Mon hypothèse est donc qu’il s’agit bien d’une œuvre d’Henri Fantin-Latour, mais d’une œuvre de jeunesse, d’avant ses 18 ans. Donc d’avant 1854, année de son entrée à l’École des Beaux-Arts, et de sa première œuvre d’imagination connue, « Le songe » (juillet 1854). 

 

Fantin-Latour, Le songe, 1854, huile sur toile 45 x 55 cm, musée de Grenoble

Auparavant il avait appris le dessin et la peinture auprès de son père, puis était entré en 1852 à la petite école de dessin de Paris (ancêtre de l’École des Arts Décoratifs).
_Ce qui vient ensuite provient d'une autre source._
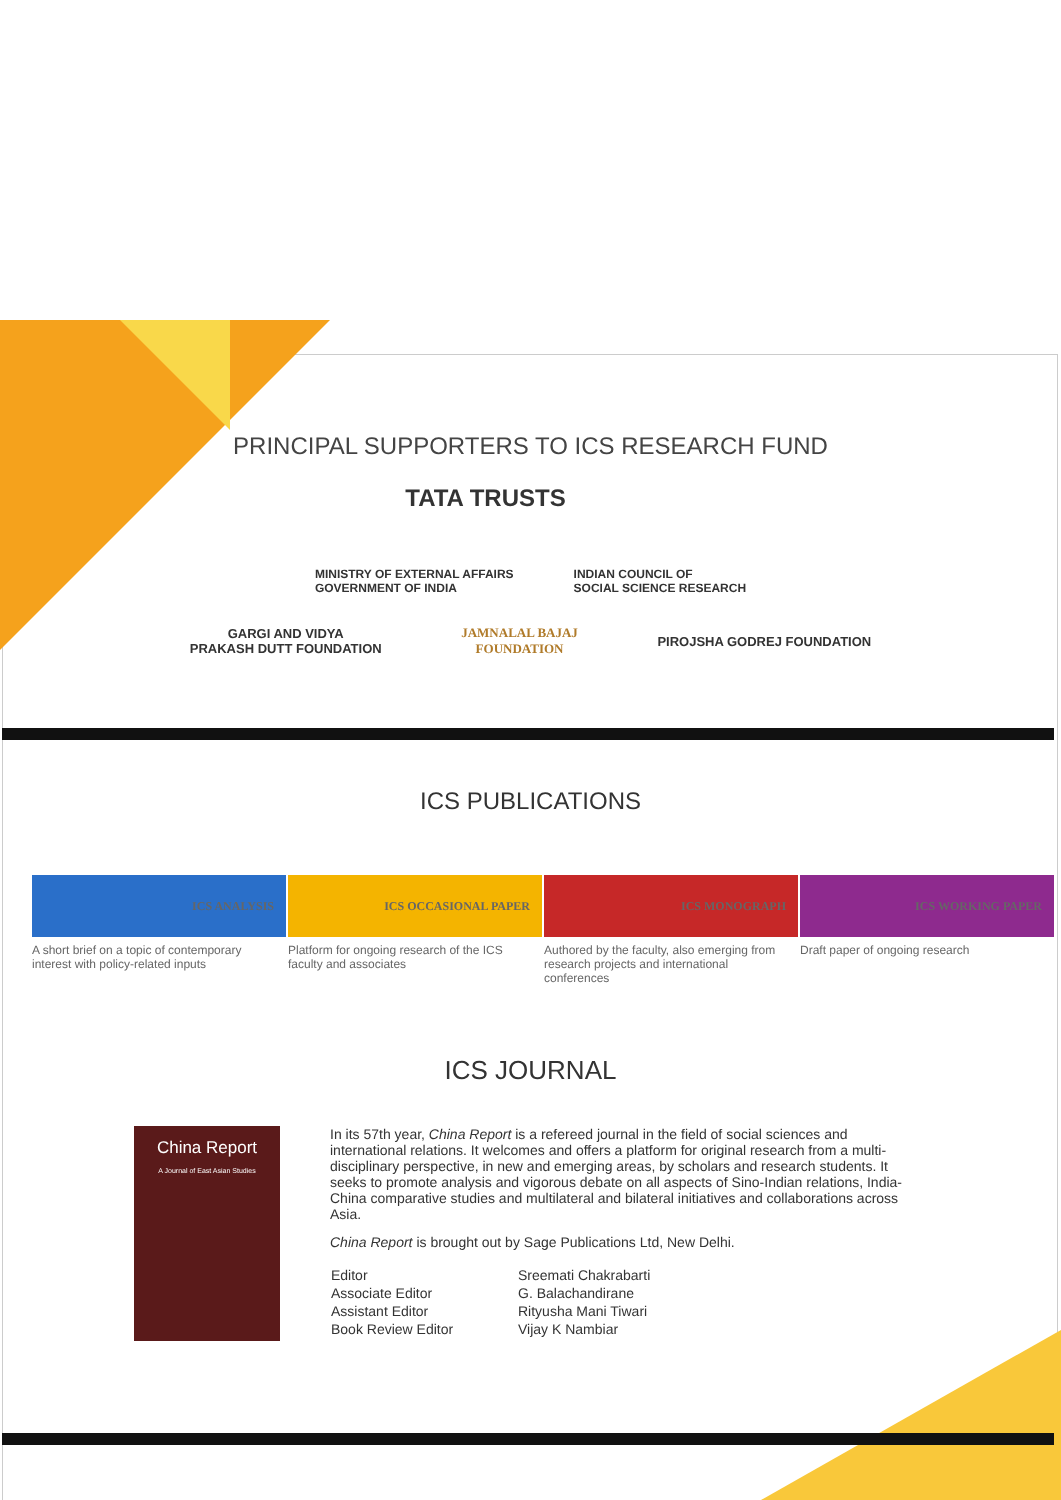PRINCIPAL SUPPORTERS TO ICS RESEARCH FUND
TATA TRUSTS
MINISTRY OF EXTERNAL AFFAIRS
GOVERNMENT OF INDIA
INDIAN COUNCIL OF
SOCIAL SCIENCE RESEARCH
GARGI AND VIDYA
PRAKASH DUTT FOUNDATION
JAMNALAL BAJAJ
FOUNDATION
PIROJSHA GODREJ FOUNDATION
ICS PUBLICATIONS
ICS ANALYSIS
A short brief on a topic of contemporary interest with policy-related inputs
ICS OCCASIONAL PAPER
Platform for ongoing research of the ICS faculty and associates
ICS MONOGRAPH
Authored by the faculty, also emerging from research projects and international conferences
ICS WORKING PAPER
Draft paper of ongoing research
ICS JOURNAL
China Report
A Journal of East Asian Studies
In its 57th year, China Report is a refereed journal in the field of social sciences and international relations. It welcomes and offers a platform for original research from a multi-disciplinary perspective, in new and emerging areas, by scholars and research students. It seeks to promote analysis and vigorous debate on all aspects of Sino-Indian relations, India-China comparative studies and multilateral and bilateral initiatives and collaborations across Asia.
China Report is brought out by Sage Publications Ltd, New Delhi.
| Editor | Sreemati Chakrabarti |
| Associate Editor | G. Balachandirane |
| Assistant Editor | Rityusha Mani Tiwari |
| Book Review Editor | Vijay K Nambiar |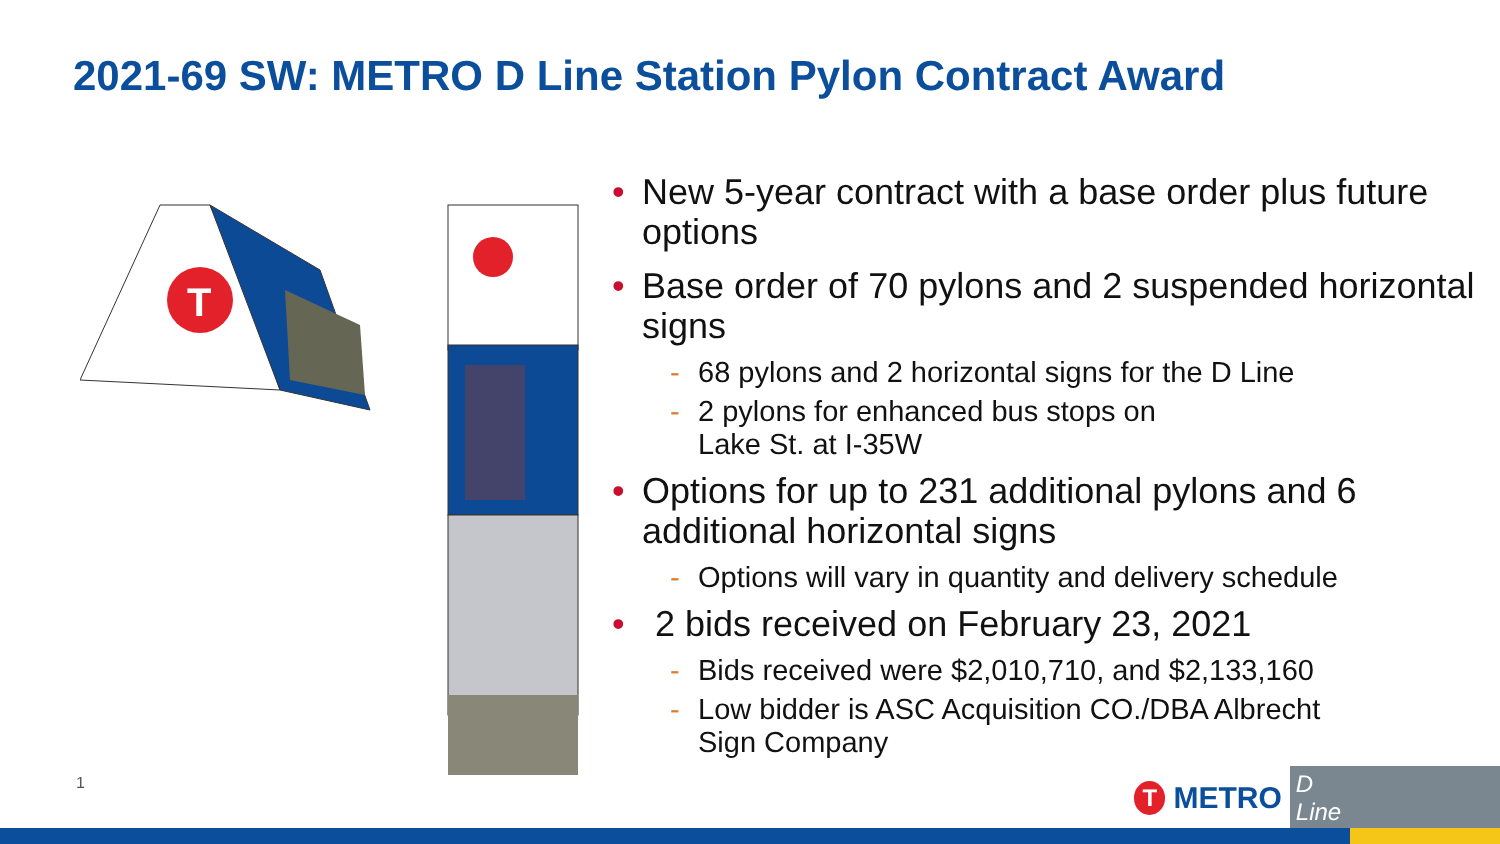2021-69 SW: METRO D Line Station Pylon Contract Award
T
• New 5-year contract with a base order plus future options
• Base order of 70 pylons and 2 suspended horizontal signs
- 68 pylons and 2 horizontal signs for the D Line
- 2 pylons for enhanced bus stops on
Lake St. at I-35W
• Options for up to 231 additional pylons and 6 additional horizontal signs
- Options will vary in quantity and delivery schedule
• 2 bids received on February 23, 2021
- Bids received were $2,010,710, and $2,133,160
- Low bidder is ASC Acquisition CO./DBA Albrecht
Sign Company
1
T
METRO
D Line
On sait que dès cette époque, il vouait une grande admiration à Delacroix (il fit plus tard, en 1875, une très belle copie des « Femmes d’Alger dans leur intérieur »). 

 

Fantin-Latour, Copie du tableau de Delacroix "Femmes d'Alger dans leur intérieur", 1875-76, musée du Louvre

  

Pendant l’année 1853, il a 17 ans et copie au Louvre Titien, Véronèse, Andréa Del Sarto, Van Dyck, Poussin. Il fait aussi son premier autoportrait (ci-après), et un petit paysage de Montmartre. 

 

Fantin-Latour, Autoportrait, 1853, huile sur toile 41 x 30,5, Palais des Beaux-Arts, Lille

 

Le catalogue complet de ses œuvres, rédigé par sa femme après sa mort, ne mentionne rien pour l’année 1852, qui est pourtant son année d’entrée à la petite école de dessin de Paris, chez HoraceLecoq de Boisbaudran et Louis-Alexandre Péron. La « mort d’Orphée » pourrait alors être un travail d’élève influencé par les esquisses de Delacroix, peut-être en vue d’intégrer plus tard l’école des Beaux-Arts, où les esquisses peintes sur des thèmes religieux ou mythologiques se pratiquaient couramment ; en voici quelques exemples :

 

Michel-Marie-Léo Sabatier, Romulus et Remus exposés sur le Tibre, huile sur toile 38 x 46 cm, 1850, collection école des Beaux-Arts de Paris


Jules-Élie Delaunay, Abraham lavant les pieds aux trois anges, huile sur toile 24,5 x 32,5 cm, 1854, collection école des Beaux-Arts de Paris

Eugène-Adolphe Levasseur, Aristomène délivré par une jeune fille, huile sur toile 32,5 x 40,5 cm, 1856, collection école des Beaux-Arts de Paris

Malheureusement la toile a subi quelques avaries (il y a des repeints sur le sol en bas à droite, à côté de la signature), et les manques et l’usure ne permettent plus de lire la date qui était apposée au-dessous de la signature. Voir dans cette peinture une œuvre de jeunesse de Fantin-Latour restera donc une hypothèse invérifiable, sauf apport d’éléments nouveaux.